* READING PASSAGE
• • • • •
United Nations FoundationMeasles Initiative
The Measles Initiative has contributed to saving lives by supporting 80 countries in delivering more than 1 billion doses of measles vaccine. Since 2008, Merck has supported the Measles Initiative with $2.5 million in grants to advance disease surveillance in Africa and India.
The Merck International Partnership Program (MIPP) was a three-year (2009–2011) initiative that provided opportunities for the company to build relationships with key stakeholders and address important health and social issues in three geographic regions: Asia Pacific; Central and Eastern Europe, Middle East and Africa; and Latin America.
Merck's Office of Corporate Philanthropy works with these regions on improving the health and well-being of people in emerging and developing markets.
From 20092011, MIPP awarded 53 grants, awards totaling $5.4 million in 27 countries. The funded projects addressed health-related issues such as health literacy, access to healthcare for vulnerable or underserved populations, healthcare inequalities, disease awareness and prevention, and health promotion.
The selected Merck International Partnership Program (MIPP) grants below are listed by region and partnering organization.
* Indicates a multiyear grant.
Arogya World (India)*: With support from Merck, Arogya World’s Diabetes Awareness and Prevention Education program implemented a wide range of interventions in six middle schools in Delhi, India, including teacher trainings, interactive classroom sessions, and the use of age-appropriate, culturally relevant materials, such as learning games. During the Year 1 intervention, 2,000 students ages 11 to 14 were taught about diabetes and its prevention. A program evaluation compared the knowledge scores of the students’ surveyed at the end of Year 1 with those gathered at baseline. The results documented an increase in knowledge about diabetes and itsprevention, including awareness that Type 2 diabetes is preventable and that exercise and healthy eating can prevent diabetes. The evaluation also revealed behavioral changes, including increased in physical activity and healthier food choices.
• • • • •
* PROVIDED MATERIAL
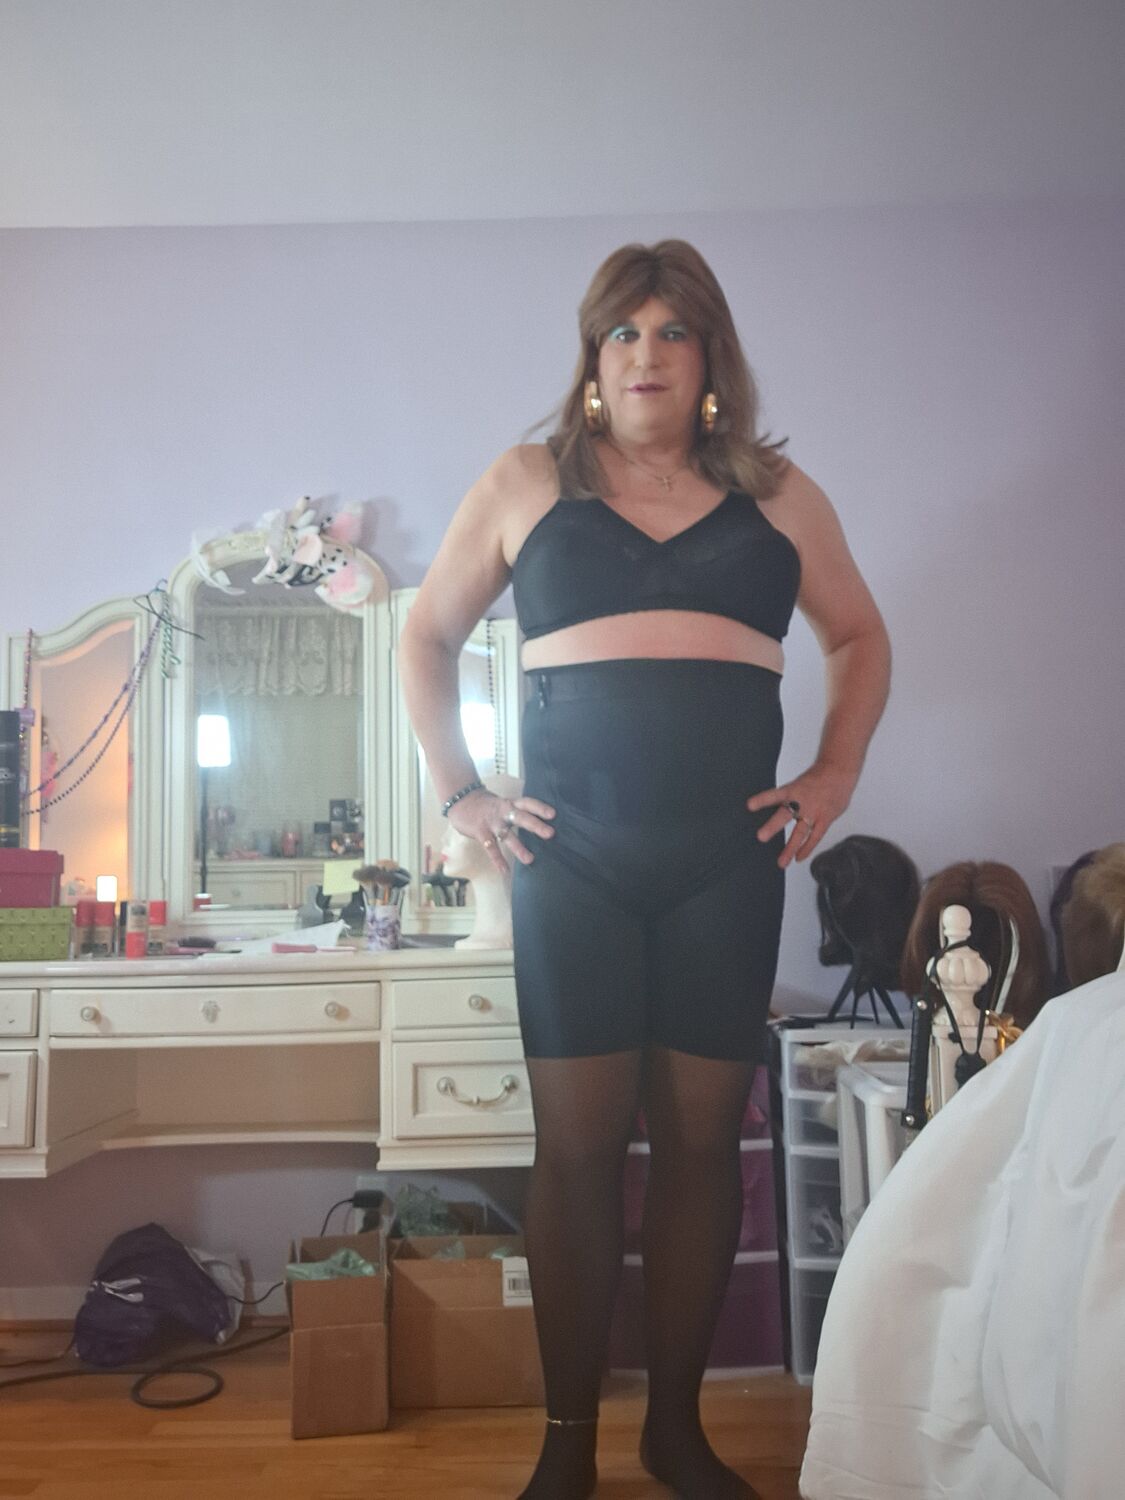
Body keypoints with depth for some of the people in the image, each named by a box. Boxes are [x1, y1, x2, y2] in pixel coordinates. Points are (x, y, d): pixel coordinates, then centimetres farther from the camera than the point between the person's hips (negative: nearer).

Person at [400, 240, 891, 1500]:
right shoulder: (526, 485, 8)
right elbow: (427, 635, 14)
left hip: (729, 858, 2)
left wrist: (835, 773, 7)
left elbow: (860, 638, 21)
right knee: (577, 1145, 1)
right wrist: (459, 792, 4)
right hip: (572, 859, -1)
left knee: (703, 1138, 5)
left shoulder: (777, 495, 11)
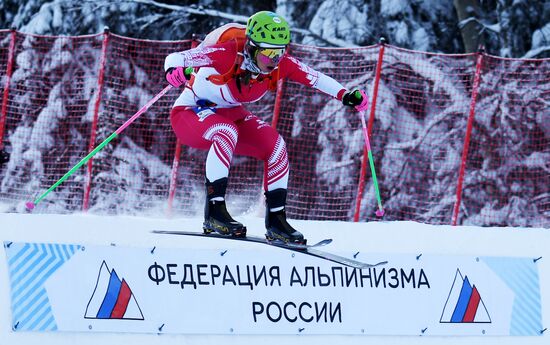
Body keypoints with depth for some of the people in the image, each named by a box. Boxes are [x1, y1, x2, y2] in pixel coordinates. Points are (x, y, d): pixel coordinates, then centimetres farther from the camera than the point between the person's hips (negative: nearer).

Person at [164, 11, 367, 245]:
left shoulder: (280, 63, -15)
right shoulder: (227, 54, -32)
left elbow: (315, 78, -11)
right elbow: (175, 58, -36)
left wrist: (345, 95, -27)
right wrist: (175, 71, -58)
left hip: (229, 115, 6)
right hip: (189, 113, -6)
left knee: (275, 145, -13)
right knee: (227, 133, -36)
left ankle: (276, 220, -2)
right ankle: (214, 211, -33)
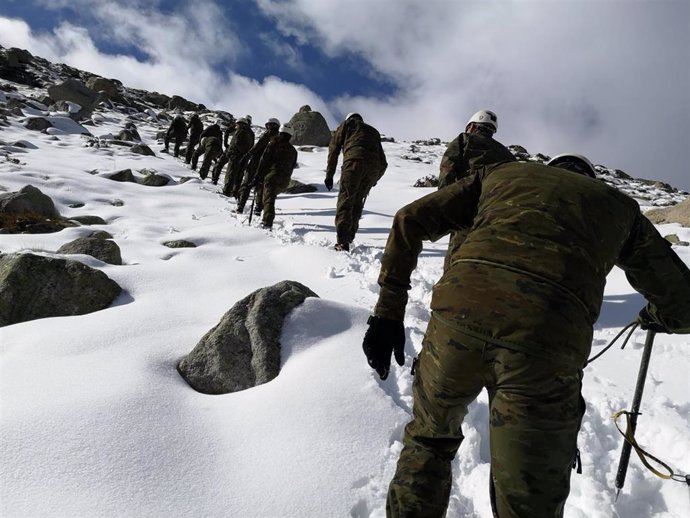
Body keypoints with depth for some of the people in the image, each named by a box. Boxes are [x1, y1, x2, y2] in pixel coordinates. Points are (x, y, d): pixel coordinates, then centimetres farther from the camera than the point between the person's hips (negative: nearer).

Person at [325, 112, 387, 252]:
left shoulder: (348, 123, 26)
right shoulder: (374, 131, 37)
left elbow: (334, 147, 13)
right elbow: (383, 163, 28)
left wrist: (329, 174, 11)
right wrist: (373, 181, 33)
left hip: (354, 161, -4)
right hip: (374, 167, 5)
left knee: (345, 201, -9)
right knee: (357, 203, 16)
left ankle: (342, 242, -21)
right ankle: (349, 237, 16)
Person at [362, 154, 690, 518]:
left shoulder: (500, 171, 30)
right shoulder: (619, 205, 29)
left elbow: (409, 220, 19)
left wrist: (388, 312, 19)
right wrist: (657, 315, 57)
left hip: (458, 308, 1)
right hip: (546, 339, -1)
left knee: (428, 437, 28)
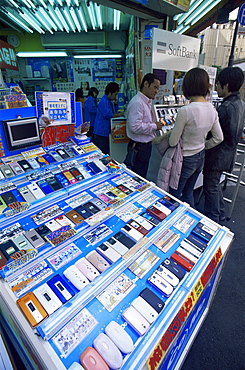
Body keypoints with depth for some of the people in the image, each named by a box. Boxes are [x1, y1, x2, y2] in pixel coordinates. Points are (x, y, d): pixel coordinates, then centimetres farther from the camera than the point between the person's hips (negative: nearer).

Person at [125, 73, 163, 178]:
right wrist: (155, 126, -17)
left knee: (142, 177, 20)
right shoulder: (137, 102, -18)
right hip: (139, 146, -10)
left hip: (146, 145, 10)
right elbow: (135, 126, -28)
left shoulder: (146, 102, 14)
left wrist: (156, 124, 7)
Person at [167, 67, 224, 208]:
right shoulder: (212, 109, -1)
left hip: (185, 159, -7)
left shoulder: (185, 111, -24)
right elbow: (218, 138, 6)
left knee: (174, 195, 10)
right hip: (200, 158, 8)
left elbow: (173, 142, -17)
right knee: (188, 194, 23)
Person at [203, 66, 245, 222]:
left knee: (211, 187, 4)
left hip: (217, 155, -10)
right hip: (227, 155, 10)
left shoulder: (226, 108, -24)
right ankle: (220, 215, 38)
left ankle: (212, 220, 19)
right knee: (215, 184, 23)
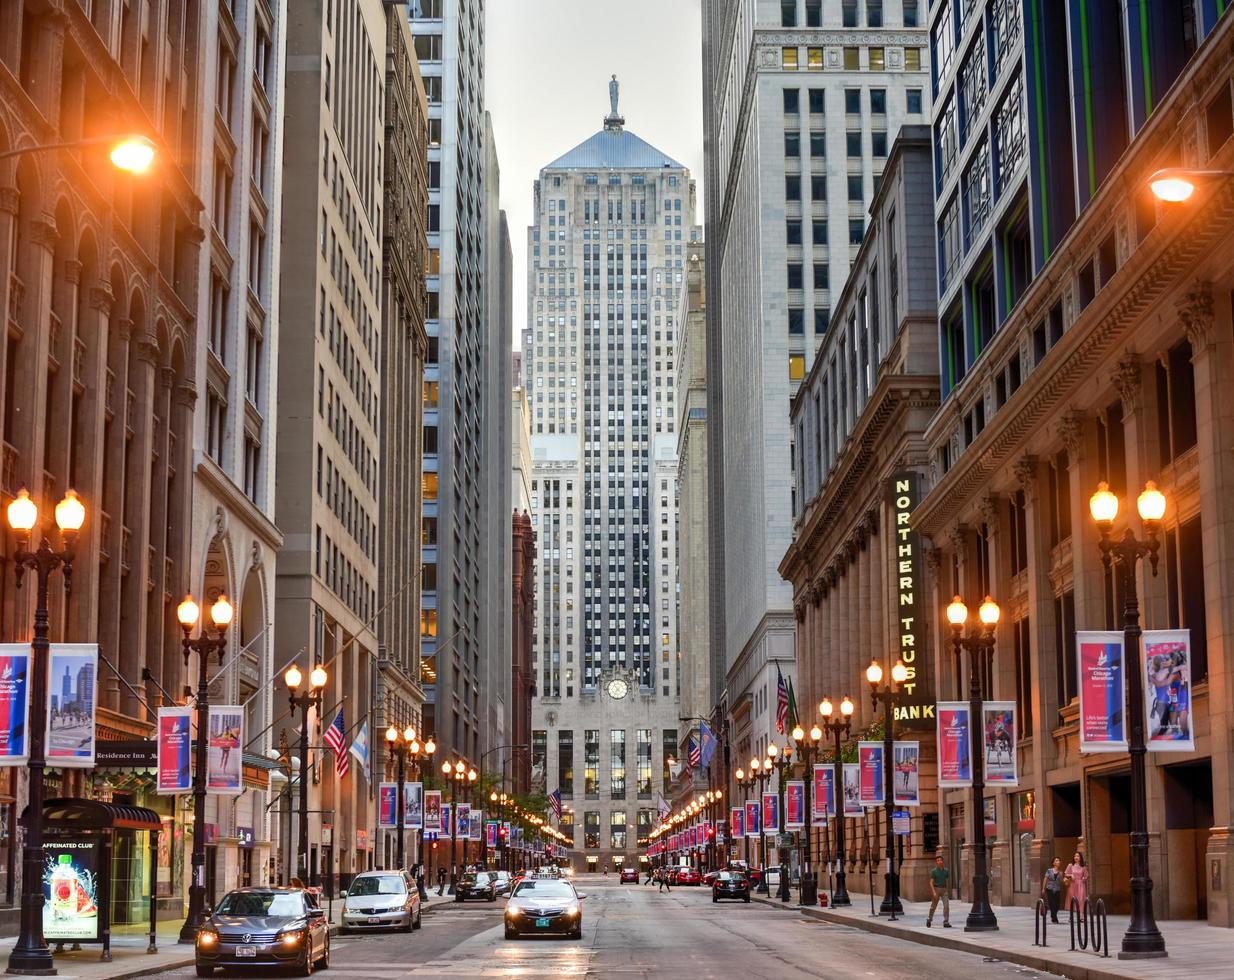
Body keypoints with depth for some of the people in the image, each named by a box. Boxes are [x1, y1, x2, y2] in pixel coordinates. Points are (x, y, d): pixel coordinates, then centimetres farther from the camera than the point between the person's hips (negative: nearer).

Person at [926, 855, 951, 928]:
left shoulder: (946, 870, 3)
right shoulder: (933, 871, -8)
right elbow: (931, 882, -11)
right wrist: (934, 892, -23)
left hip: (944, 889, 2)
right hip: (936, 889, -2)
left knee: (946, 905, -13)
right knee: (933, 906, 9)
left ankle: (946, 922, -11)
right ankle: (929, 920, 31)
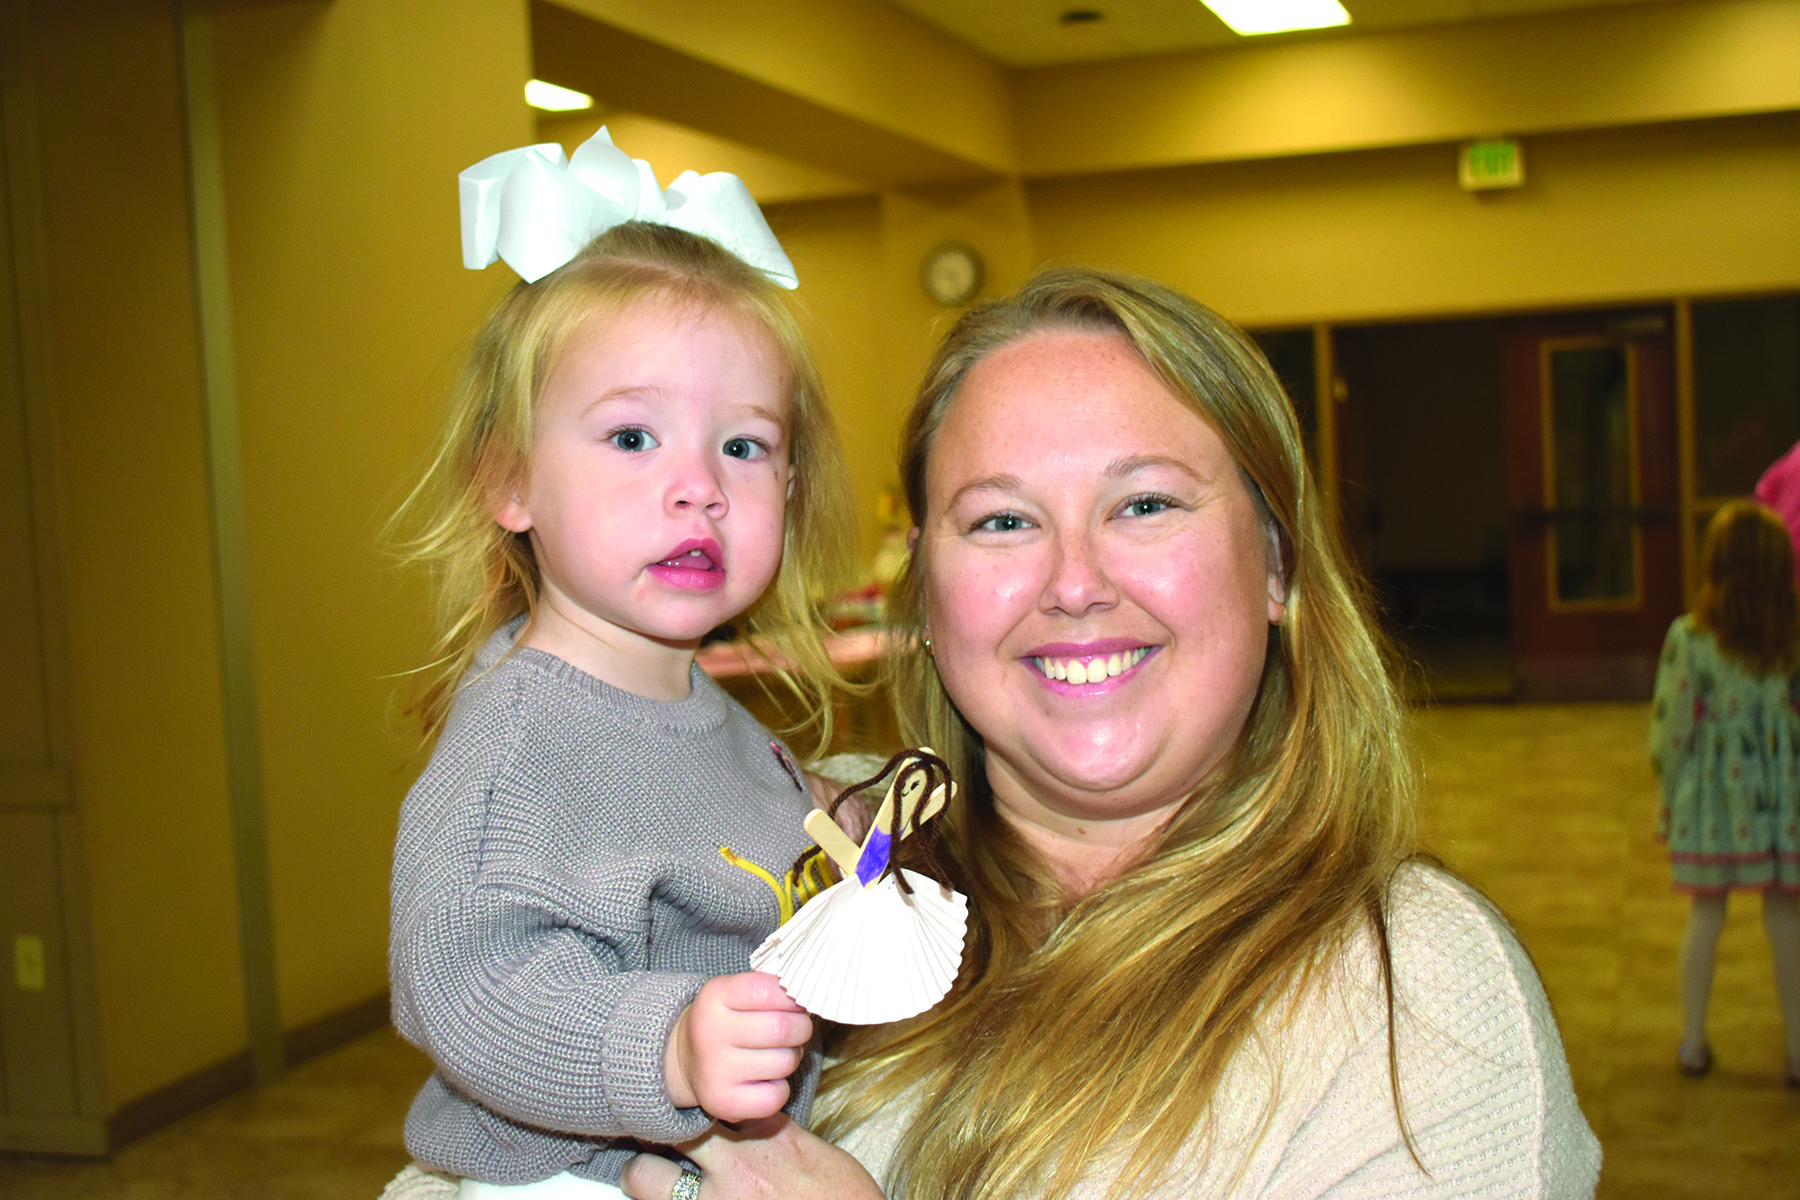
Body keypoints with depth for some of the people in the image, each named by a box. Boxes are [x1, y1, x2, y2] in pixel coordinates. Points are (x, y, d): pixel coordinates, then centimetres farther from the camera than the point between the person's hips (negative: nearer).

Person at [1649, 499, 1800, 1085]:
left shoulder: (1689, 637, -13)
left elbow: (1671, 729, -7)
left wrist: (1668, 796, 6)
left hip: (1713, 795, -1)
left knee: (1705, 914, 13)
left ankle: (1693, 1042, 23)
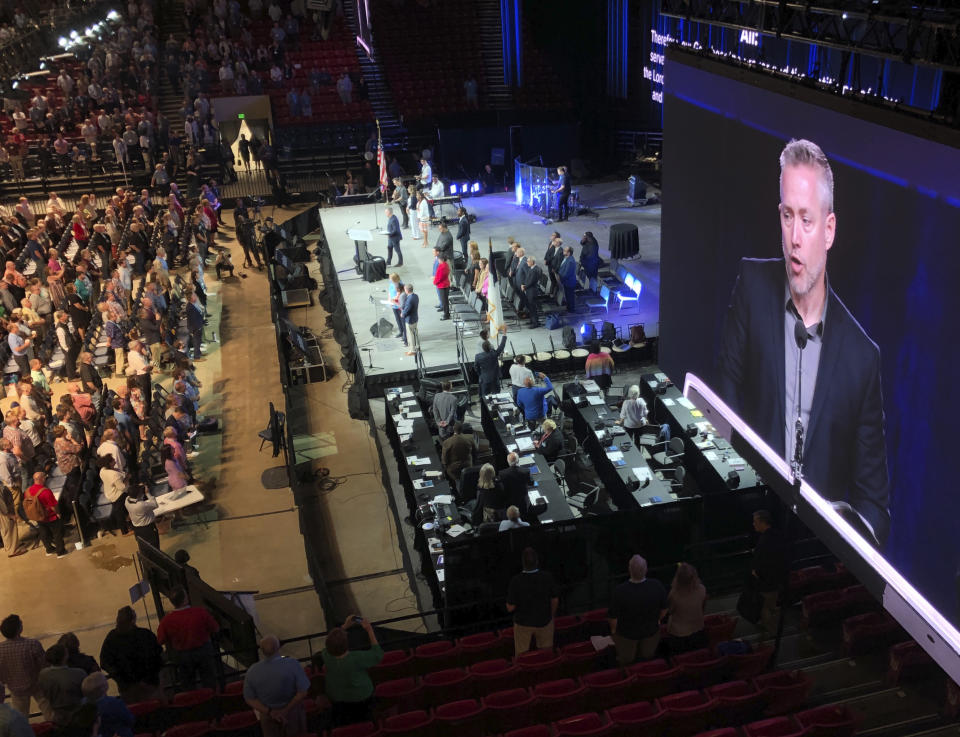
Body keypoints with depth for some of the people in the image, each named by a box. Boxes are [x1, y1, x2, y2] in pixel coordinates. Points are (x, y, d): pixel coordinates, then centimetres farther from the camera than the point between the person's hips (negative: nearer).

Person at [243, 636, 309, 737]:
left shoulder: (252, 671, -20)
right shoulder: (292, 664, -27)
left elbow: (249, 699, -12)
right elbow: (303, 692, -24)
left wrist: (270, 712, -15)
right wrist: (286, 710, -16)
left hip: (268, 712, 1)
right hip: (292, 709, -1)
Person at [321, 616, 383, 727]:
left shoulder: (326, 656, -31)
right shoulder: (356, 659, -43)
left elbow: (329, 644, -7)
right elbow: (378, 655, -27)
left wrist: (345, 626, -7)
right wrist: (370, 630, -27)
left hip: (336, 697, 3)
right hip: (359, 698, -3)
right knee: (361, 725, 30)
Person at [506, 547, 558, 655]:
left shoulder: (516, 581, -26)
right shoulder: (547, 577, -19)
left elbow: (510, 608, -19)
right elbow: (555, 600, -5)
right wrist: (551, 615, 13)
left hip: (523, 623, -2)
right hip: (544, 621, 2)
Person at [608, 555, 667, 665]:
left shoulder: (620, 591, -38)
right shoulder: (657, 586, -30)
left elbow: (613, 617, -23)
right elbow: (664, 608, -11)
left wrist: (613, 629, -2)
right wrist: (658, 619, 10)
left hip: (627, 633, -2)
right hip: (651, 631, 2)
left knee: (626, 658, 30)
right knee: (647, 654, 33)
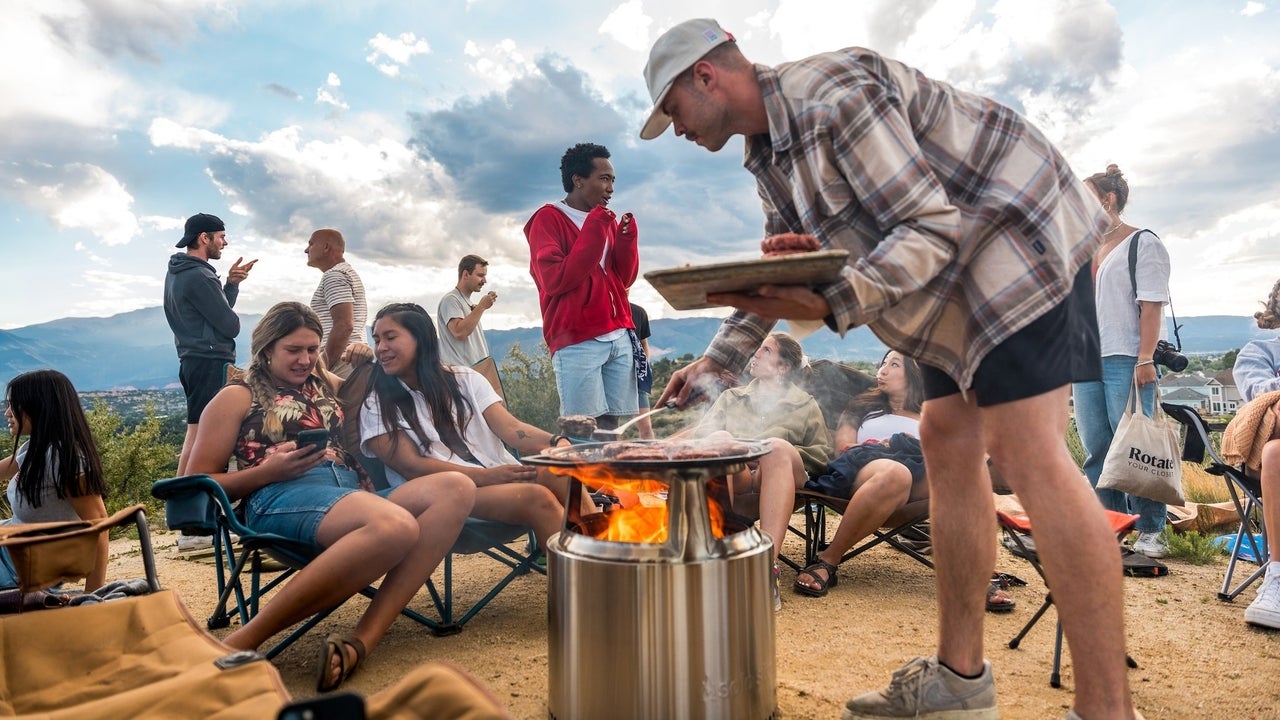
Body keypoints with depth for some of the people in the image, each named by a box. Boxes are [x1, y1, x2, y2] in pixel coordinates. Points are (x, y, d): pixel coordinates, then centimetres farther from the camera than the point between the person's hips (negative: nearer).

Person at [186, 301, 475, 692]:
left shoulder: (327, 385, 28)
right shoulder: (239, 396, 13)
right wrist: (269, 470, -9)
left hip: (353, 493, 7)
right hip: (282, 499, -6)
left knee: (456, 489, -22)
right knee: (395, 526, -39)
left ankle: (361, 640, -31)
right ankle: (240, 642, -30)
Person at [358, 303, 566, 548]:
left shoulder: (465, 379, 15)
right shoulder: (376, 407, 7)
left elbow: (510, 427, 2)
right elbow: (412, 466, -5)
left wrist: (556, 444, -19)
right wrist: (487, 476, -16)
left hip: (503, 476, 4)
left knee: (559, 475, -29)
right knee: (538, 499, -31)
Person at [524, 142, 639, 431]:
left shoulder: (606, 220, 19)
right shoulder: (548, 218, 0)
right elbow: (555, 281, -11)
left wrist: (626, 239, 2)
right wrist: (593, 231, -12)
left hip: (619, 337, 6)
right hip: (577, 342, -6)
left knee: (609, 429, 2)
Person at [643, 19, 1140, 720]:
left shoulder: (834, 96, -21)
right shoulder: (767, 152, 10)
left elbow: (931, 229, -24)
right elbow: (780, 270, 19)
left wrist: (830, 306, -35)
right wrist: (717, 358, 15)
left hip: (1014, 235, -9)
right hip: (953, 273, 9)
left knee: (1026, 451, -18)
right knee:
• • • • •
* WHAT TO PRODUCE
Write the next part of the text on Merck's health grants, continuing after its last sentence. The entries come from a separate source and are unrelated to the text.

* TASK RESULT
Hyderabad Eye Institute (India)*: A new training program at this institute will prepare 100 to 120 vision technicians to provide primary eye care to underserved populations in remote areas of Andhra Pradesh and Orissa, India. Currently, 83 high school graduates are at various stages of the one-year training course, which provides a basic understanding of the workings of the eye and trains participants to identify common eye diseases and promote eye health awareness. Upon completion of the program, which includes six months of classroom learning and six months of supervised clinical training in eye centers, the newly trained technicians will help combat avoidable blindness by providing the "three Rs”Refraction; Recognition of common eye diseases and blinding conditions; and appropriate Referral for additional care.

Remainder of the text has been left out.